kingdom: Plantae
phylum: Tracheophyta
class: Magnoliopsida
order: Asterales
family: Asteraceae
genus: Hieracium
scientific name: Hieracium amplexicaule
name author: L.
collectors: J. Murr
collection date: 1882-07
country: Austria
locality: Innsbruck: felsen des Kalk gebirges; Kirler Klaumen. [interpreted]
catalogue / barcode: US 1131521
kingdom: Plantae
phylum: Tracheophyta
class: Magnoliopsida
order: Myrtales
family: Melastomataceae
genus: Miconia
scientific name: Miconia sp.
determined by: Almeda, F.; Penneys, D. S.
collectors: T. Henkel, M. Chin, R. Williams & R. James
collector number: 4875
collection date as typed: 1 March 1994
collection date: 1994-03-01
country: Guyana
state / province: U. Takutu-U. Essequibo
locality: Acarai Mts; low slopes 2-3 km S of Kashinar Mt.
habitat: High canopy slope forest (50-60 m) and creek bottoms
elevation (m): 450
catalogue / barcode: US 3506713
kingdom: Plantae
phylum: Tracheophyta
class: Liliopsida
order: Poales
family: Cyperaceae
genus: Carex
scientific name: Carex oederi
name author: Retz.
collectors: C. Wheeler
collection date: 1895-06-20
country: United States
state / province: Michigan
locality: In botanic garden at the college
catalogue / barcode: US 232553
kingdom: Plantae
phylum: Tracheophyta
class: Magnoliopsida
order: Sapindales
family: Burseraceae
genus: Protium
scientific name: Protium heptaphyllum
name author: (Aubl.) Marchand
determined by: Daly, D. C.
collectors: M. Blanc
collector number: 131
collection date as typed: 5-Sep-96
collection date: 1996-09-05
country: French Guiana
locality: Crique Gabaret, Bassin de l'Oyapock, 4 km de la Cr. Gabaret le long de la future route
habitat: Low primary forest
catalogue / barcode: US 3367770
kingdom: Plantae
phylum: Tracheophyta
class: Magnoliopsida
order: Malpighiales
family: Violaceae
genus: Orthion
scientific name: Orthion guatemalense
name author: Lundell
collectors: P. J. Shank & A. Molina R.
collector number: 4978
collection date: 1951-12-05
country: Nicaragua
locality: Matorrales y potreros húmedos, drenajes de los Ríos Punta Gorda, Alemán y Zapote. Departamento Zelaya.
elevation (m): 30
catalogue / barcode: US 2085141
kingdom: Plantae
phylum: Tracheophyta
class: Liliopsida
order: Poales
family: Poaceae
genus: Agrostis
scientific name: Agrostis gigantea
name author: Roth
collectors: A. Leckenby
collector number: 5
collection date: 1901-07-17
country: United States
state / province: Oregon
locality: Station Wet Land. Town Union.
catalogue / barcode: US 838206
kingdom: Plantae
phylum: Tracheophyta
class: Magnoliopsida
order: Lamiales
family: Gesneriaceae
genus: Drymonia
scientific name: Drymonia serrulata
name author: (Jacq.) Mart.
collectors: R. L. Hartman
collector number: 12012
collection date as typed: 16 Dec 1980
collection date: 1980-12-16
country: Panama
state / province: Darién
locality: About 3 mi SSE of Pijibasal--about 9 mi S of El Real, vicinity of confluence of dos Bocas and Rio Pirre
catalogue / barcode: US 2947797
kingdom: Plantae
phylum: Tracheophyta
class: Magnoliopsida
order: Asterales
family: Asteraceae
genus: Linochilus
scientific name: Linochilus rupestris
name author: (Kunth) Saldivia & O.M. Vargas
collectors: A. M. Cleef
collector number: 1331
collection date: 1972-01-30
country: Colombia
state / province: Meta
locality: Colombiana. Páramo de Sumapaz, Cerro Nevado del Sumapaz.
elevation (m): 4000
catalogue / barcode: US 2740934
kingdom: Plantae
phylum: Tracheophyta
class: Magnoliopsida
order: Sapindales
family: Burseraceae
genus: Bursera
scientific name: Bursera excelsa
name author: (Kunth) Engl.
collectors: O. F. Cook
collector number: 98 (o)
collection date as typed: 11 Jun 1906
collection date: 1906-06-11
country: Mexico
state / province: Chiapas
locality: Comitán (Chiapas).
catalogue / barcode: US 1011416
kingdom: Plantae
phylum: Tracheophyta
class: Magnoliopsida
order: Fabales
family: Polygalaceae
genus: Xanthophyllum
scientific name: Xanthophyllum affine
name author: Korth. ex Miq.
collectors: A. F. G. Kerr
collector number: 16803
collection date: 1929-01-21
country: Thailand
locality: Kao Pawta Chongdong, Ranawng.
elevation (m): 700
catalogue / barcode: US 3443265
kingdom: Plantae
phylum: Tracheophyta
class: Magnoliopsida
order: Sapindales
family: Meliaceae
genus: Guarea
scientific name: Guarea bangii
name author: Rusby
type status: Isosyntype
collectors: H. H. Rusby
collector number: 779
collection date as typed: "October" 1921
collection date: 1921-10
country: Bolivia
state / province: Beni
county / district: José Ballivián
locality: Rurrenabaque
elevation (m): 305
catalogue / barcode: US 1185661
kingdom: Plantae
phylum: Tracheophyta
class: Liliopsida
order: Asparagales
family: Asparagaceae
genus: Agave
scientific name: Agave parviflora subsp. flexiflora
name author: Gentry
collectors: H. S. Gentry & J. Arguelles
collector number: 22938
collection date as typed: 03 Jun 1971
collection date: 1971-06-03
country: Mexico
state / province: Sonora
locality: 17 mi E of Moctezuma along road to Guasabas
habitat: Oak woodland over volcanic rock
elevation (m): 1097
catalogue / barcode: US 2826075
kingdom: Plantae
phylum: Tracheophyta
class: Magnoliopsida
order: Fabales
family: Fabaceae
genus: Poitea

**Work to be completed:**
Convert all of the data above into a two-column CSV with the headers field and value. Give one row per field, put each entry in double quotes, and replace any line breaks with spaces.

**Result for this task:**
field,value
"kingdom:","Plantae"
"phylum:","Tracheophyta"
"class:","Magnoliopsida"
"order:","Asterales"
"family:","Asteraceae"
"genus:","Hieracium"
"scientific name:","Hieracium amplexicaule"
"name author:","L."
"collectors:","J. Murr"
"collection date:","1882-07"
"country:","Austria"
"locality:","Innsbruck: felsen des Kalk gebirges; Kirler Klaumen. [interpreted]"
"catalogue / barcode:","US 1131521"
"kingdom:","Plantae"
"phylum:","Tracheophyta"
"class:","Magnoliopsida"
"order:","Myrtales"
"family:","Melastomataceae"
"genus:","Miconia"
"scientific name:","Miconia sp."
"determined by:","Almeda, F.; Penneys, D. S."
"collectors:","T. Henkel, M. Chin, R. Williams & R. James"
"collector number:","4875"
"collection date as typed:","1 March 1994"
"collection date:","1994-03-01"
"country:","Guyana"
"state / province:","U. Takutu-U. Essequibo"
"locality:","Acarai Mts; low slopes 2-3 km S of Kashinar Mt."
"habitat:","High canopy slope forest (50-60 m) and creek bottoms"
"elevation (m):","450"
"catalogue / barcode:","US 3506713"
"kingdom:","Plantae"
"phylum:","Tracheophyta"
"class:","Liliopsida"
"order:","Poales"
"family:","Cyperaceae"
"genus:","Carex"
"scientific name:","Carex oederi"
"name author:","Retz."
"collectors:","C. Wheeler"
"collection date:","1895-06-20"
"country:","United States"
"state / province:","Michigan"
"locality:","In botanic garden at the college"
"catalogue / barcode:","US 232553"
"kingdom:","Plantae"
"phylum:","Tracheophyta"
"class:","Magnoliopsida"
"order:","Sapindales"
"family:","Burseraceae"
"genus:","Protium"
"scientific name:","Protium heptaphyllum"
"name author:","(Aubl.) Marchand"
"determined by:","Daly, D. C."
"collectors:","M. Blanc"
"collector number:","131"
"collection date as typed:","5-Sep-96"
"collection date:","1996-09-05"
"country:","French Guiana"
"locality:","Crique Gabaret, Bassin de l'Oyapock, 4 km de la Cr. Gabaret le long de la future route"
"habitat:","Low primary forest"
"catalogue / barcode:","US 3367770"
"kingdom:","Plantae"
"phylum:","Tracheophyta"
"class:","Magnoliopsida"
"order:","Malpighiales"
"family:","Violaceae"
"genus:","Orthion"
"scientific name:","Orthion guatemalense"
"name author:","Lundell"
"collectors:","P. J. Shank & A. Molina R."
"collector number:","4978"
"collection date:","1951-12-05"
"country:","Nicaragua"
"locality:","Matorrales y potreros húmedos, drenajes de los Ríos Punta Gorda, Alemán y Zapote. Departamento Zelaya."
"elevation (m):","30"
"catalogue / barcode:","US 2085141"
"kingdom:","Plantae"
"phylum:","Tracheophyta"
"class:","Liliopsida"
"order:","Poales"
"family:","Poaceae"
"genus:","Agrostis"
"scientific name:","Agrostis gigantea"
"name author:","Roth"
"collectors:","A. Leckenby"
"collector number:","5"
"collection date:","1901-07-17"
"country:","United States"
"state / province:","Oregon"
"locality:","Station Wet Land. Town Union."
"catalogue / barcode:","US 838206"
"kingdom:","Plantae"
"phylum:","Tracheophyta"
"class:","Magnoliopsida"
"order:","Lamiales"
"family:","Gesneriaceae"
"genus:","Drymonia"
"scientific name:","Drymonia serrulata"
"name author:","(Jacq.) Mart."
"collectors:","R. L. Hartman"
"collector number:","12012"
"collection date as typed:","16 Dec 1980"
"collection date:","1980-12-16"
"country:","Panama"
"state / province:","Darién"
"locality:","About 3 mi SSE of Pijibasal--about 9 mi S of El Real, vicinity of confluence of dos Bocas and Rio Pirre"
"catalogue / barcode:","US 2947797"
"kingdom:","Plantae"
"phylum:","Tracheophyta"
"class:","Magnoliopsida"
"order:","Asterales"
"family:","Asteraceae"
"genus:","Linochilus"
"scientific name:","Linochilus rupestris"
"name author:","(Kunth) Saldivia & O.M. Vargas"
"collectors:","A. M. Cleef"
"collector number:","1331"
"collection date:","1972-01-30"
"country:","Colombia"
"state / province:","Meta"
"locality:","Colombiana. Páramo de Sumapaz, Cerro Nevado del Sumapaz."
"elevation (m):","4000"
"catalogue / barcode:","US 2740934"
"kingdom:","Plantae"
"phylum:","Tracheophyta"
"class:","Magnoliopsida"
"order:","Sapindales"
"family:","Burseraceae"
"genus:","Bursera"
"scientific name:","Bursera excelsa"
"name author:","(Kunth) Engl."
"collectors:","O. F. Cook"
"collector number:","98 (o)"
"collection date as typed:","11 Jun 1906"
"collection date:","1906-06-11"
"country:","Mexico"
"state / province:","Chiapas"
"locality:","Comitán (Chiapas)."
"catalogue / barcode:","US 1011416"
"kingdom:","Plantae"
"phylum:","Tracheophyta"
"class:","Magnoliopsida"
"order:","Fabales"
"family:","Polygalaceae"
"genus:","Xanthophyllum"
"scientific name:","Xanthophyllum affine"
"name author:","Korth. ex Miq."
"collectors:","A. F. G. Kerr"
"collector number:","16803"
"collection date:","1929-01-21"
"country:","Thailand"
"locality:","Kao Pawta Chongdong, Ranawng."
"elevation (m):","700"
"catalogue / barcode:","US 3443265"
"kingdom:","Plantae"
"phylum:","Tracheophyta"
"class:","Magnoliopsida"
"order:","Sapindales"
"family:","Meliaceae"
"genus:","Guarea"
"scientific name:","Guarea bangii"
"name author:","Rusby"
"type status:","Isosyntype"
"collectors:","H. H. Rusby"
"collector number:","779"
"collection date as typed:","""October"" 1921"
"collection date:","1921-10"
"country:","Bolivia"
"state / province:","Beni"
"county / district:","José Ballivián"
"locality:","Rurrenabaque"
"elevation (m):","305"
"catalogue / barcode:","US 1185661"
"kingdom:","Plantae"
"phylum:","Tracheophyta"
"class:","Liliopsida"
"order:","Asparagales"
"family:","Asparagaceae"
"genus:","Agave"
"scientific name:","Agave parviflora subsp. flexiflora"
"name author:","Gentry"
"collectors:","H. S. Gentry & J. Arguelles"
"collector number:","22938"
"collection date as typed:","03 Jun 1971"
"collection date:","1971-06-03"
"country:","Mexico"
"state / province:","Sonora"
"locality:","17 mi E of Moctezuma along road to Guasabas"
"habitat:","Oak woodland over volcanic rock"
"elevation (m):","1097"
"catalogue / barcode:","US 2826075"
"kingdom:","Plantae"
"phylum:","Tracheophyta"
"class:","Magnoliopsida"
"order:","Fabales"
"family:","Fabaceae"
"genus:","Poitea"